A question... Under the current model, the CPU copies data from storage into RAM, and then decompresses it, then copies the decompressed data to VRAM for use by the GPU. When we talk about saturating storage bandwidths, we're referring to the CPUs ability to copy AND decompress that data right?
So under the DirectStorage model, the CPU will again copy from storage into RAM, and the copy again the data destined for the GPU for decompression. How much resources does it take to simply copy that data into system memory? Is the CPU able to easily saturate Gen3/4 NVMe speeds just copying the data vs copying/decompressing?
Or is it really the improvements to the storage stack, such as bypassing file system overhead, as well as batching I/O requests and not requiring notification for all completed requests, that allows the CPU to copy that data faster?
DirectStorage seems like a pretty good step in the right direction on the PC side of things.
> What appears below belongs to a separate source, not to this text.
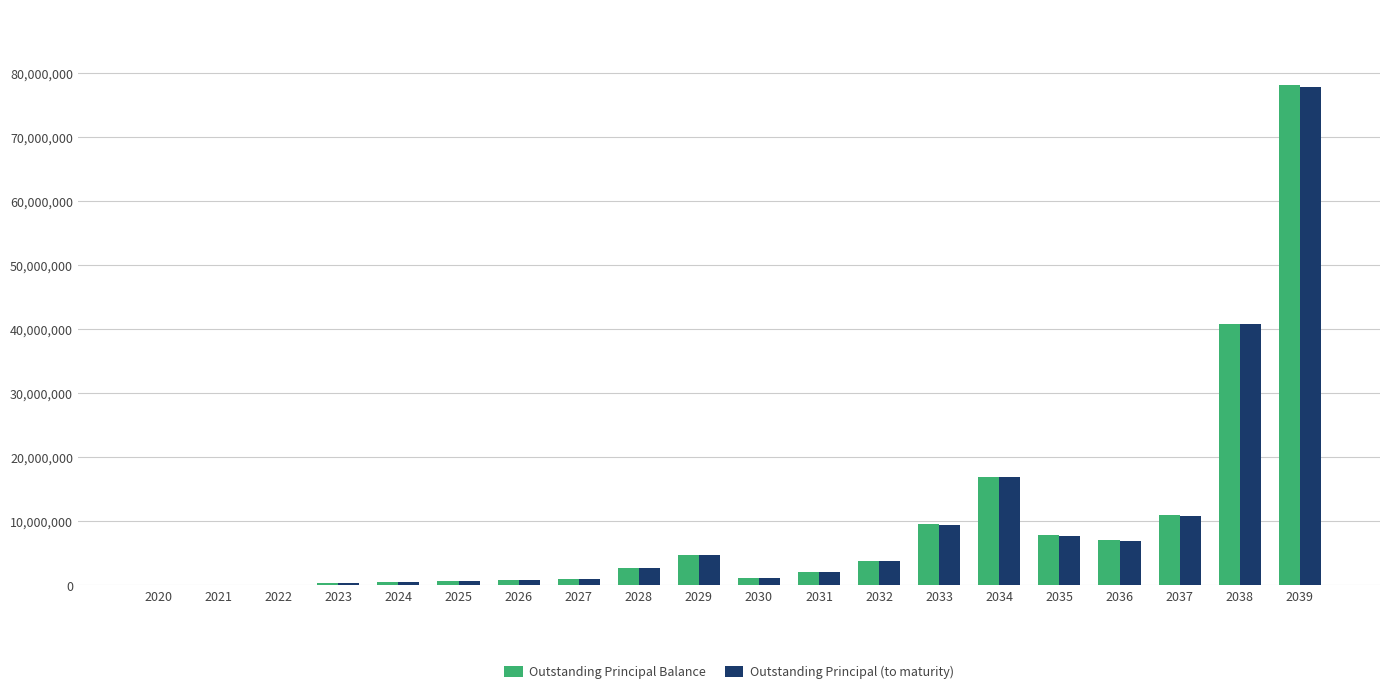

What is the sum of all Outstanding Principal Balance values?

189040516.1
Obviously not close to what the consoles have, but a workable solution for the short term until hardware can get to where it needs to be... as we know those things can take time on the PC side of things.
I'm just thinking that if you have a 7GB/s NVMe drive, and the CPU can saturate that bandwidth, up to 14GB/s given a 2:1 compression ratio... that means the CPU should be able to fill RAM up extremely quickly. And given that the texture/geometry data can remain compressed.. that essentially doubles the RAM capacity. So a lot of data can be put into RAM very VERY quickly.
From that point, you're still sending compressed data over to the GPU, so that means that you can send that data to the GPU even faster than you could before, and the GPU can decompress that data quicker than the CPU could, and at a more consistent rate.